Best Hyperparameters: {'learning_rate': 0.1, 'max_depth': 3, 'n_estimators': 100}
Mean Squared Error (Best Model): 1.4726355328014227
R-squared (Best Model): 0.9989452132122804


In [9]:
#4. What is a weak learner in Gradient Boosting?

#Ans

#In Gradient Boosting, a weak learner refers to a model or hypothesis that performs slightly better than random guessing. It is typically a simple and relatively low-complexity model, such as a decision tree with limited depth. The weak learner's simplicity allows it to capture only the most obvious patterns in the data, and its limitations make it prone to high bias. However, when combined with other weak learners in an ensemble, their collective strength can produce a powerful predictive model.

In [10]:
#5. What is the intuition behind the Gradient Boosting algorithm?

#Ans

#The intuition behind the Gradient Boosting algorithm is to sequentially add models (weak learners) to an ensemble in a way that each new model focuses on correcting the mistakes made by the previous models. At each iteration, the algorithm trains a new weak learner to predict the residuals (the differences between the target values and the current ensemble's predictions). By repeatedly fitting models to the residuals, the ensemble gradually improves its ability to capture complex patterns and reduce the overall error. The final ensemble is the combination of all weak learners weighted by a learning rate, which determines the contribution of each model.

In [11]:
#6. How does Gradient Boosting algorithm build an ensemble of weak learners?

#Ans

#The Gradient Boosting algorithm builds an ensemble of weak learners in the following steps:

#1 - Initialize the ensemble by setting the initial predictions to the average of the target values.

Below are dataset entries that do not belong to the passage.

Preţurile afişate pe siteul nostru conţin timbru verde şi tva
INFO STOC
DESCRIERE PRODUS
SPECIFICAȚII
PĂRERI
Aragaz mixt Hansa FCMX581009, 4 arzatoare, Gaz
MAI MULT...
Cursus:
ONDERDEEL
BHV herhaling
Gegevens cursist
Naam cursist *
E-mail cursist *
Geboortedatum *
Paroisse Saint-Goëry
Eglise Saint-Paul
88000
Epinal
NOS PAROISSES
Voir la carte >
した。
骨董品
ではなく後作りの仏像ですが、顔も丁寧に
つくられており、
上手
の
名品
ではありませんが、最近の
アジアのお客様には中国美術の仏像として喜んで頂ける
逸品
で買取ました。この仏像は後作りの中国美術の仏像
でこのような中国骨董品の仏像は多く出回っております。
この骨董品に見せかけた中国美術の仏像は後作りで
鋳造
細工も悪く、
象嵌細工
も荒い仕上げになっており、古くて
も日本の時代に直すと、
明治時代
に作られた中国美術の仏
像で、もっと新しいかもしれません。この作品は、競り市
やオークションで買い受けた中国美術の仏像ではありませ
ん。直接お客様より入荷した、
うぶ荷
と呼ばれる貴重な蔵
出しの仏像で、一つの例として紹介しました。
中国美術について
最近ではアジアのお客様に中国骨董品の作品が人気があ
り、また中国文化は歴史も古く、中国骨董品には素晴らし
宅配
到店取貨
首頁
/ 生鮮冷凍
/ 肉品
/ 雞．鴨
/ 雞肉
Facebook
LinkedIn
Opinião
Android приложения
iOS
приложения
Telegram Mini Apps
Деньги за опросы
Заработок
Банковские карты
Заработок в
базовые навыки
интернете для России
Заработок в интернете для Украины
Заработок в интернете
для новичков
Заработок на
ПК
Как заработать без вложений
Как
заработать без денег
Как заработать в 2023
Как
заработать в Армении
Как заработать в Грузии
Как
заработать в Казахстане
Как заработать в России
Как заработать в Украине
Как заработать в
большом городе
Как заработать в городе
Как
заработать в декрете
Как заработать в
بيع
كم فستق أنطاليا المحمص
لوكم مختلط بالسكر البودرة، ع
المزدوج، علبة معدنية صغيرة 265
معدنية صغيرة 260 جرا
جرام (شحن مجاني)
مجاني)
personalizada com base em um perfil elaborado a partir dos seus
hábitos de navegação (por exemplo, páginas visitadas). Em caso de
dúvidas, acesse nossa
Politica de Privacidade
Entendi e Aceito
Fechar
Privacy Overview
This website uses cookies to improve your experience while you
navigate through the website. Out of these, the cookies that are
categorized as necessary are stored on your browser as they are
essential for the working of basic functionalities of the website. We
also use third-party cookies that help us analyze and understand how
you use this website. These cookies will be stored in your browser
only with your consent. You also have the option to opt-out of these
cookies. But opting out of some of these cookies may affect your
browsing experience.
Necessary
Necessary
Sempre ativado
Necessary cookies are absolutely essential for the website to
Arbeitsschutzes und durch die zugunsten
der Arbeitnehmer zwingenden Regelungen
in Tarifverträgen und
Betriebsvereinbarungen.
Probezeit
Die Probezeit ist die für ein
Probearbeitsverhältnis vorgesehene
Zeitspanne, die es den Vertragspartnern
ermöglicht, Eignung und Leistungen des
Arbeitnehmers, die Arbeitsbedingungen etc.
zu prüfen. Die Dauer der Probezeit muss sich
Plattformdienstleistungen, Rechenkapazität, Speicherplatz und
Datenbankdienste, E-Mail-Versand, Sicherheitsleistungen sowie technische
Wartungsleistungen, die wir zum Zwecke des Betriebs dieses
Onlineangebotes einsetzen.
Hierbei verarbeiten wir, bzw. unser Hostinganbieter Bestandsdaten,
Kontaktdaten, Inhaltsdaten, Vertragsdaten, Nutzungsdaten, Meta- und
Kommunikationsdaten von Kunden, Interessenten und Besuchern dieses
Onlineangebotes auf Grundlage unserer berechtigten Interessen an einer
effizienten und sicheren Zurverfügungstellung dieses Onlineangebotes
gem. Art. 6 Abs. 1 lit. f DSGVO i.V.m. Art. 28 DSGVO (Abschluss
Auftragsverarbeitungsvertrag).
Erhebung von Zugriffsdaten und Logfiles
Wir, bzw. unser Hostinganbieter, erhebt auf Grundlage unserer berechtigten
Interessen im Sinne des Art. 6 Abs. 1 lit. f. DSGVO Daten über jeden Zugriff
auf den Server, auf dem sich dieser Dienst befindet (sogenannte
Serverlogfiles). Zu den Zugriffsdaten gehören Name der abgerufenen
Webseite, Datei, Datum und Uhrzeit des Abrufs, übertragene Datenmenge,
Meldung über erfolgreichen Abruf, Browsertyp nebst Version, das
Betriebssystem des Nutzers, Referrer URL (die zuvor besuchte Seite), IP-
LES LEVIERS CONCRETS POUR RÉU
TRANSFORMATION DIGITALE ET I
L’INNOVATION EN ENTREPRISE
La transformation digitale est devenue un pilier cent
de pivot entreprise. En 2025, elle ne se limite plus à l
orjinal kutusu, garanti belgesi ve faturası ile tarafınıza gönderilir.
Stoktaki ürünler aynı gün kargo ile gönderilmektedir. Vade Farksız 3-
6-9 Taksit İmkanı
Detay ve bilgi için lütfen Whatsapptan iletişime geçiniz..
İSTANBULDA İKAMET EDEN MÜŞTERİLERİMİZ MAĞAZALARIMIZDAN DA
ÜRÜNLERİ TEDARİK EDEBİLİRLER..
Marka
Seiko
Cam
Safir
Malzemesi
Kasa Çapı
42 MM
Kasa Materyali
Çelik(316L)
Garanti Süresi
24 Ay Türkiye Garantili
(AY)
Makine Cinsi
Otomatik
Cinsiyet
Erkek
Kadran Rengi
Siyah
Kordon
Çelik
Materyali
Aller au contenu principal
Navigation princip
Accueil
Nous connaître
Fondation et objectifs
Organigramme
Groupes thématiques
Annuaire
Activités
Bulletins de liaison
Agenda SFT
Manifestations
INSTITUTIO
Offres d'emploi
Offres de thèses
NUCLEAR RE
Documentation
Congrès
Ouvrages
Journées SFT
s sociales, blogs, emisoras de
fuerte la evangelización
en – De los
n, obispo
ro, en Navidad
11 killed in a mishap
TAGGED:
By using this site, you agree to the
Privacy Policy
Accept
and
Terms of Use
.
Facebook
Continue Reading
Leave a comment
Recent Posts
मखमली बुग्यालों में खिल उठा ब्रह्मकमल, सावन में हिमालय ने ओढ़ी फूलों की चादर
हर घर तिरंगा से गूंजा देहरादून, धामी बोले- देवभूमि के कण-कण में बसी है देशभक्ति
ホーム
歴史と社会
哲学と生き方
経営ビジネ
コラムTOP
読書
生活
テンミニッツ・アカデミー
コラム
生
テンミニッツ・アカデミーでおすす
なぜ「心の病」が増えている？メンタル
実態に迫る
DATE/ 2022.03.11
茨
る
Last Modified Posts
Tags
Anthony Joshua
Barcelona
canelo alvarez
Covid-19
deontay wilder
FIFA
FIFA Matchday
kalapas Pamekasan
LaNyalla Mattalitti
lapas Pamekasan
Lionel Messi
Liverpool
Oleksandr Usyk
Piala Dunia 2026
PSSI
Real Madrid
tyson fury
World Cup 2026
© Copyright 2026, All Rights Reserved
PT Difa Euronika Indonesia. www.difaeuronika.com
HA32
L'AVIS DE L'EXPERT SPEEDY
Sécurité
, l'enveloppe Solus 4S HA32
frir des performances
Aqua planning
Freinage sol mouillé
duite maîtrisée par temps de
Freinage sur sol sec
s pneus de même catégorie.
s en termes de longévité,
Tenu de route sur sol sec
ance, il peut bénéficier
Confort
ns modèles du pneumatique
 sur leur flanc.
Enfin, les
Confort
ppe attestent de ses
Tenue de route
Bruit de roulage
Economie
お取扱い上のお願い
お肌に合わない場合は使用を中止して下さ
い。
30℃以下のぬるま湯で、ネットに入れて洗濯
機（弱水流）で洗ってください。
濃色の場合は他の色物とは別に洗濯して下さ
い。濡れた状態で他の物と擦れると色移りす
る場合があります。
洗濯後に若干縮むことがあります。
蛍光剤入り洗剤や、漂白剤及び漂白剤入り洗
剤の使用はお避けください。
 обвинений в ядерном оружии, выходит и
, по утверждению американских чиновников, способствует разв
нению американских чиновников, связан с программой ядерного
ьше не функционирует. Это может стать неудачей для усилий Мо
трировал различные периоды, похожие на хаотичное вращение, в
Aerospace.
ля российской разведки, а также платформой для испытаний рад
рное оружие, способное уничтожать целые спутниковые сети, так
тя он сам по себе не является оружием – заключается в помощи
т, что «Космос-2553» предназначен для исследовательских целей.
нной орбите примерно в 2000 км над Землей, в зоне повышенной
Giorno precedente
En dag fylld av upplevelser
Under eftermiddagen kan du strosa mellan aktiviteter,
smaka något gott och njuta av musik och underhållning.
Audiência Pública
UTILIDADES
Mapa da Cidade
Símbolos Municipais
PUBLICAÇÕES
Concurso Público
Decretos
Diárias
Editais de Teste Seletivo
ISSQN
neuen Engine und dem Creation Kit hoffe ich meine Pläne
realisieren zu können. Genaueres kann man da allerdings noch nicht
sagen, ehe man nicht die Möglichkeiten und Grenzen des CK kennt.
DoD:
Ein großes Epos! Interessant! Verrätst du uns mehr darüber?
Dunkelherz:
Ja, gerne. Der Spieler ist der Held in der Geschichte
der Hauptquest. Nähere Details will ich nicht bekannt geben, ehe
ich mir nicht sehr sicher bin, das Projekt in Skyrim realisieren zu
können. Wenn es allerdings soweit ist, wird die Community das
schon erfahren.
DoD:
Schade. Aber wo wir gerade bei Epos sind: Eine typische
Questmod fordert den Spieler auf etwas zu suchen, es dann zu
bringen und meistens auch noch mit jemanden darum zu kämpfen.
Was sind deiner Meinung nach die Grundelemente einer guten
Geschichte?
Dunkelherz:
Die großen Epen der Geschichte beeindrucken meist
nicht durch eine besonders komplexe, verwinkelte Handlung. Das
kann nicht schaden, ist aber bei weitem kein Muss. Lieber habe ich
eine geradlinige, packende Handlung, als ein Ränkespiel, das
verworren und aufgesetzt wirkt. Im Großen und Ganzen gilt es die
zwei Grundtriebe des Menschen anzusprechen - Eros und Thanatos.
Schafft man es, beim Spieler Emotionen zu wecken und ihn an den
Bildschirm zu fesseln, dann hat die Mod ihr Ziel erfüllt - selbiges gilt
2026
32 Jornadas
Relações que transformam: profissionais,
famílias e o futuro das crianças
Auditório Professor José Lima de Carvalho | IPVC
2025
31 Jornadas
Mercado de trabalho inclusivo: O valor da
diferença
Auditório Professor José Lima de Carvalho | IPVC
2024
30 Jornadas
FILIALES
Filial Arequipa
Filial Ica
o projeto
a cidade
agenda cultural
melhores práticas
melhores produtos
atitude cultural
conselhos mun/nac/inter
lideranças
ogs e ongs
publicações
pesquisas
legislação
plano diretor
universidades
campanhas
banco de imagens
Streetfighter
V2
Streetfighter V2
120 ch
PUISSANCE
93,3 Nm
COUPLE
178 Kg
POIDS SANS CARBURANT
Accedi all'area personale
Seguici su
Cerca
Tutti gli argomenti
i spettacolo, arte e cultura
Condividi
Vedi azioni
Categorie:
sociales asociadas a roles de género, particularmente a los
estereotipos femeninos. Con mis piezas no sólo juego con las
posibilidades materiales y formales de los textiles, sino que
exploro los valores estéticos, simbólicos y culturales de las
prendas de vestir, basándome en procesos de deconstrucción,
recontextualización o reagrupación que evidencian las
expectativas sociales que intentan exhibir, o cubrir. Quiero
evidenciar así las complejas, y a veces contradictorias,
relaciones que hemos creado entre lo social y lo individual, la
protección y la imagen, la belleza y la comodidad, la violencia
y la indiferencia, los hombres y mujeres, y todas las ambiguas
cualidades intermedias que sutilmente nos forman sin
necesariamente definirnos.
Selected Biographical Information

#2 - For a fixed number of iterations (or until a stopping criterion is met):
#a. Compute the residuals by subtracting the current ensemble's predictions from the target values.
#b. Train a weak learner (e.g., decision tree) to predict the residuals.
#c. Update the ensemble by adding the weak learner's predictions, weighted by a learning rate.

#3Repeat steps 2a to 2c, iteratively refining the ensemble's predictions by focusing on the remaining errors.

#4The final ensemble is the combination of all weak learners' predictions, weighted by their corresponding learning rates.

In [12]:
#7. What are the steps involved in constructing the mathematical intuition of Gradient Boosting algorithm?

#Ans

#The steps involved in constructing the mathematical intuition of the Gradient Boosting algorithm are as follows:

#1 - Given a dataset with input features X and target values y, initialize the ensemble's predictions as the average of y.

#2 - For each iteration (t = 1 to T, where T is the total number of iterations):
#a. Compute the negative gradient of the loss function with respect to the current ensemble's predictions. This gradient represents the residuals or errors to be corrected in the next iteration.
#b. Train a weak learner (e.g., decision tree) to predict the negative gradient, using X as input and the negative gradient as the target.
#c. Determine the learning rate (η) and the contribution of the weak learner to the ensemble. This is typically done through optimization techniques like line search or fixed step size.
#d. Update the ensemble's predictions by adding the weak learner's predictions, scaled by the learning rate. The ensemble's predictions are now improved and reflect the corrected errors.

#3 - Repeat steps 2a to 2d until the desired number of iterations is reached.

#4 - The final ensemble is the sum of the initial predictions and the weighted contributions of all weak learners, forming a more accurate prediction model than any of the weak learners individually.